Tellingly, the newspaper’s website had 39 comments on the story, both for and against. Usually, there are none. After all, Telluride is a ski town, said one commentator.

 

Avon makes connection

AVON, Colo. – By several very different measures, the opening of a new $500 million hotel in Avon last week at the base of Beaver Creek was a big deal.

The Westin Riverfront Resort and Spa is physically big and tall, with 210 rooms that range in size from studios to three-bedroom condominiums.

It is also being branded as green. The developer, East West Partners, has applied to be certified under the lowest of four levels in the LEED (for Leaders in Energy and Environmental Design) program. If so certified, it will be the first hotel in Colorado to get a LEED designation.

Not least, the hotel directly links Avon — via a new gondola — to the ski slopes of Beaver Creek. With that link, Avon now claims itself as “beachfront” property, which boosters and planners think will add punch to redevelopment efforts in the town.

The “green” measures at the Westin are sometimes obvious, as in the VIP parking spaces for hybrid vehicles.
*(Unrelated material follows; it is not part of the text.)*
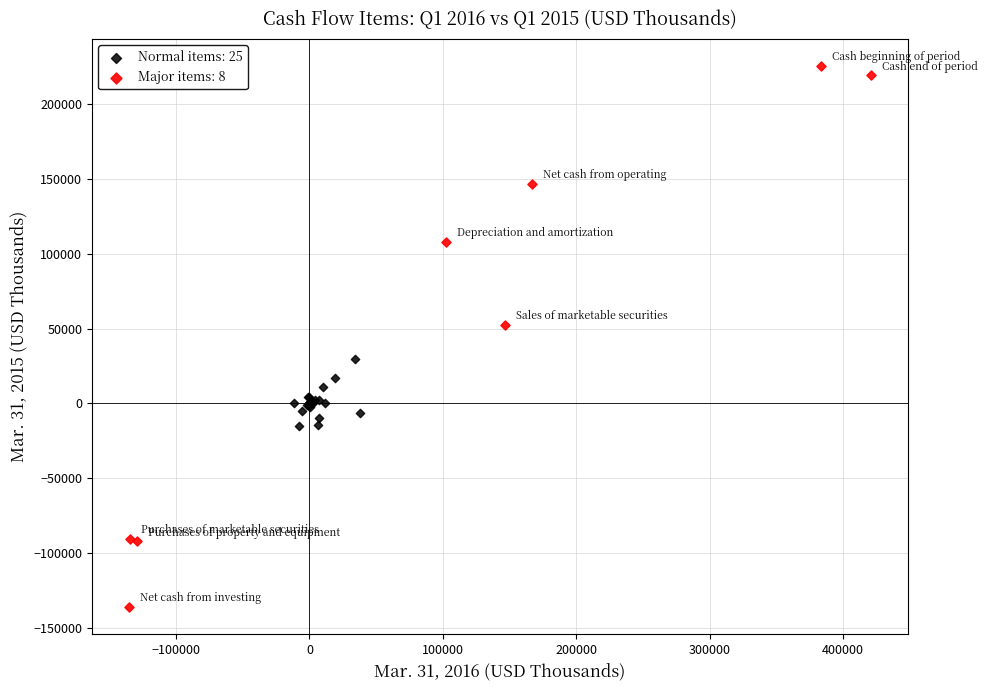

What are all the series names shown in the legend?

Normal items: 25, Major items: 8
There will be recycling stations for guests on every floor. Less obvious is that more than half of construction waste was recycled or salvaged.

Helping add points to the LEED designation are transportation connections that reduce the need for cars. Adjacent to the hotel is a new bus hub for Avon.

“One of Vail’s greatest strengths is its bus system, and now Avon’s getting there,” Harry Frampton, the managing director of East West Partners, told the Vail Daily.

As well, the hotel is along currently unused railroad tracks that transportation planners hope will be used for passenger traffic by 2030.

Avon was incorporated in 1979, or 13 years after Vail. It struggled at the outset. A massive condominium project was stalled by the real-estate bust from the mid-1980s well into the 1990s. Development was heavily car-centric. Instead, the sheen of resort development leapfrogged to Edwards, which became the centre of activity for the emerging community of well-heeled locals but also second-home owners.

Avon, though, intends to stay in the game with a major redevelopment that will create a pedestrian-friendly collection of businesses called Main Street in an area adjacent to the new Westin and other tall lodging properties.

 

DeVilbiss, 73, helped defeat Marble ski area

ASPEN, Colo. – J.E. DeVilbiss, a retired district court judge, has died at the age of 73. He was an Aspen City Council member at the time of his death, but The Aspen Times says one of his most notable accomplishments may have occurred in the early 1970s, when an ill-advised ski area was being promoted at the old mining town of Marble. Marble is relatively close to Aspen, but because of Colorado’s often nonsensical county boundaries, it is instead located in Gunnison County. The courthouse is located two to three hours away. Friends say that Gunnison County might well have approved the ski area were it not for the tag-team work of DeVilbiss, then an attorney in Carbondale, and other activists.

 

BASE jumper breaks leg

CANMORE, Alberta   – A man from Calgary who parachuted off the top of a mountain in a provincial park near Banff and Canmore got off with a broken leg when his parachute malfunctioned, causing him to spiral into the side of Mount Yamnuska, reports the Rocky Mountain Outlook. Although Alberta laws allow for fines for this type of activity, called BASE jumping, the individuals were not charged.